Checking for certain characters

SAMZ · July 17, 2008, 6:22am

Could anyone help with the following enquiry.. i have a file in the following format:

ID .... VALUE
A001 .... 100
B002 .... 200
A004 .... 300
B006 .... 100
A997 .... 200
B776 .... 400

It is in a column format, but I want to check that the ID field always begins with with and A or B character this is my logic thus far:

If Character 1 DOES NOT equal A or B
then
display error message
else
carry on doing what you want
fi

not really sure how to chech that character 1 of each line does not equal A or B
habe tried following with no no joi

If [ ! grep '^A' $file || ! grep '^B' $file ] then
print "error"
else
print "it works"
fi

but the above does not work i believe it to logic as my unix understanding not great, please assist.

phemanth24 · July 17, 2008, 6:49am

Try this:

/(^A)|(^B)/ {num++}
END {if(num > 0);printf("%d instances of A,B exist\n", num);}

You can modify the output the way you want.

SAMZ · July 17, 2008, 7:12am

can't seem to get the above to work could you explain further please

phemanth24 · July 17, 2008, 7:17am

Hi Samz. I should have elaborated further.
I put my code into a script and ran it with awk.

awk -f <script name> <file>

Currently it prints the number of instances of A and B

phemanth24 · July 17, 2008, 7:21am

BTW, you could also bypass putting this into a script.

awk '/(^A)|(^B)/ {num++} END {if(num > 0);printf("%d instances of A,B exist\n", num);}' column

'column' is the file where I have the format you specified.

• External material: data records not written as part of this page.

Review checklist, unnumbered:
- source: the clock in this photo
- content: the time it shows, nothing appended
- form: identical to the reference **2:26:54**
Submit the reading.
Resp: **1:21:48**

Diabolist · July 17, 2008, 7:25am

The input file:

$ cat ttt
ID .... VALUE
-------------
A001 .... 100
C003 .... 800
B002 .... 200
corrupt
data
A004 .... 300
C003 .... 800
foo .... bar

The script:

#!/bin/ksh

INPUT=ttt

{ while read LINE
do
  echo $LINE |egrep "^A|^B" > /dev/null 2>&1
  if [ $? -eq 0 ]
  then
    echo "Processing $LINE"
  else
    echo "Skipping $LINE"
  fi
done } < $INPUT

The output:

$ ./ttt.ksh
Skipping ID .... VALUE
Skipping -------------
Processing A001 .... 100
Skipping C003 .... 800
Processing B002 .... 200
Skipping corrupt
Skipping data
Processing A004 .... 300
Skipping C003 .... 800
Skipping foo .... bar

You could do a single string of commands using awk for the pattern matching, but I'm not sure how you want to process the line once you verify it's good... so this may offer the most flexibility.

Let us know if you need anything in the script explained.

SAMZ · July 17, 2008, 8:26am

phemanth24:

BTW, you could also bypass putting this into a script.
awk '/(^A)|(^B)/ {num++} END {if(num > 0);printf("%d instances of A,B exist\n", num);}' column
'column' is the file where I have the format you specified.

Ok the above only tell me how many times A or B where in there. I require it to send an error message if a C exist or otherwise its fine to continue processing file.. hope that makes more sense

SAMZ · July 17, 2008, 11:16am

anyone out there willing to help a lost man

fsahog · July 17, 2008, 8:16pm

That shell script above - you see where it displays "error" - if you make the script in a file with the execute bit set, you can run it. Use the portion that shows an error, i.e. "Skipping line" - and say, for example, "exit 1". Then at the end, assuming it didn't hit there, say "exit 0". Remove the printing where it's OK on A/B. Then your script exit value is zero/non-zero and you can use it as a test. Have it's input be from standard input, and it can "filter" for you. I realize this might be lots of theory and not enough specifics. If so, I could make it so and give you exact examples. Other folks here could too, I imagine. If you need it and no one has by the time I get back here, I'll do it.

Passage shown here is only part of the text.